Good point. This is like positional variants of sounds as in, say, English, where /t/ is aspirated in ‘top’, unaspirated in ‘stop’, a glottal stop in ‘bottle’, and so forth. This is context driven and varies according to dialect, etc. (e.g., the latter example is particularly true for Cockney English).
So you’re aiming for a one-to-one correspondence, a kind of “spelling reform”, so to speak?
Well, I just want people to be able to show the sequence of actual fingerings they use. On the flute, for example, one could do a long roll on E like this:
xxx xxo
xoo xxo
xxx xxo
xxx xxx
xxx xxo
The cut (the second “note” in that sequence) is not something that could be conveyed using standard musical notation. It’s not a standard note on the flute…I guess it’s a Bb, but that’s not the point…the point is what you do with your fingers. By leaving those two fingers down, the roll is easier to accomplish.
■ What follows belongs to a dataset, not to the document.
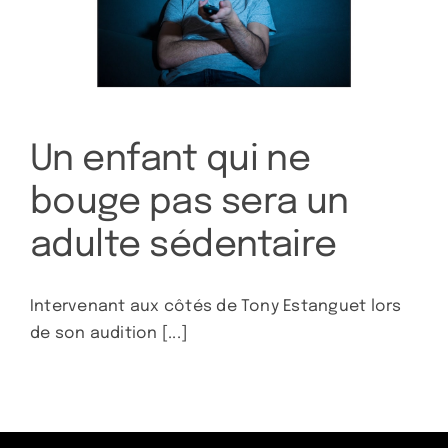
Un enfant qui ne
bouge pas sera un
adulte sédentaire
Intervenant aux côtés de Tony Estanguet lors
de son audition [...]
I don’t think this type of thread would be helpful, Brad, IMO, because of the differences between chanters. I could write a page on exactly how I play each note on my chanter, saying things like, back off the pressure on the low D and C natural, etc. etc. but this would only apply to my chanter and my reed. And it would be different depending on the humidity.
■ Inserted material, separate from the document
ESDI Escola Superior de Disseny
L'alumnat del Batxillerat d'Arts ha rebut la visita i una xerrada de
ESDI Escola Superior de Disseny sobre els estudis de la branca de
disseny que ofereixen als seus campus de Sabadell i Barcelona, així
I think chanters and reeds are just too different, and everyone needs to work out what sounds best on their own.
Hrmm, Dave Power was telling me one day that the most interesting thing in the Patsy Touhey book wasn’t the transcriptions or tables of graces and triplets and all that - the very blatent flashy stuff - but the description of “chanter closure” between notes - the most un-obvious part of Touhey’s playing but often the most important. I had a similiar epiphany when I tried to play the Cook in the Kitchen like Tommy Reck - tight piping. “Articulation.” Open piping I’d say has less articlulation than tight but it’s there just the same.
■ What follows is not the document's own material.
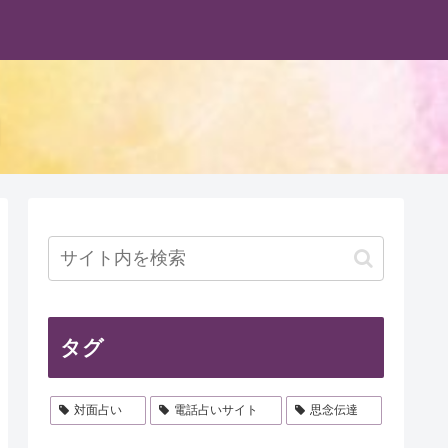
タグ
対面占い
電話占いサイト
思念伝達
I’d say that’s a much more important subject but describing it in words is a bit tricky. Grey Larsen had some similiar comments in his flute tutor about emphasising with breathing.
I learned to play crans FGA and then tried to switch to Touhey’s cran - AGF - couldn’t do it! Anyway how much more “musical” is one cran from another?
Yes, the more I think about things like this, plus the things that Peter and others have said, the more I think this is not a good idea.
And it’s also true that a lot of this stuff is difficult or tedious to describe. I’m actually doing pretty well learning on my own through simple experimentation with the tunes I’m working on, along with things I’ve picked up from several piping workshops I’ve taken over the years.
I’m not interested in the “flashy bits,” it’s more the basic stuff like how people approach rolls on certain notes that have stumped me so far, but I’m starting to figure a lot of things out by accident or through experimentation. I’m going to have some lessons in the spring once the weather is more conducive to traveling with my pipes, but I’m pretty much on my own this winter. I actually think a period of experimentation and exploration is good: it lets you get to know your pipes better and if one is to believe Seamus Ennis he developed a lot of his technique that way himself.
I think I have referred before to doing a number of transcriptions of Tommy’s music for An Piobaire soon after he died. Selecting the tunes I started writing ‘The King of the Clans’, not one of his usual tunes but so typically full of the Reck sound. Written down the notes looked like an uninteresting pedestrian version. The music you heard was all in what went on in between the notes.
Reck’s music was generally understated, there is no large amount of triplets and ornamentation but it is ever so subtle in it’s rhythmic approaches, colours , little things and personality that make it overall thoroughly enjoyable music.
Get at that, go under the skin of tunes.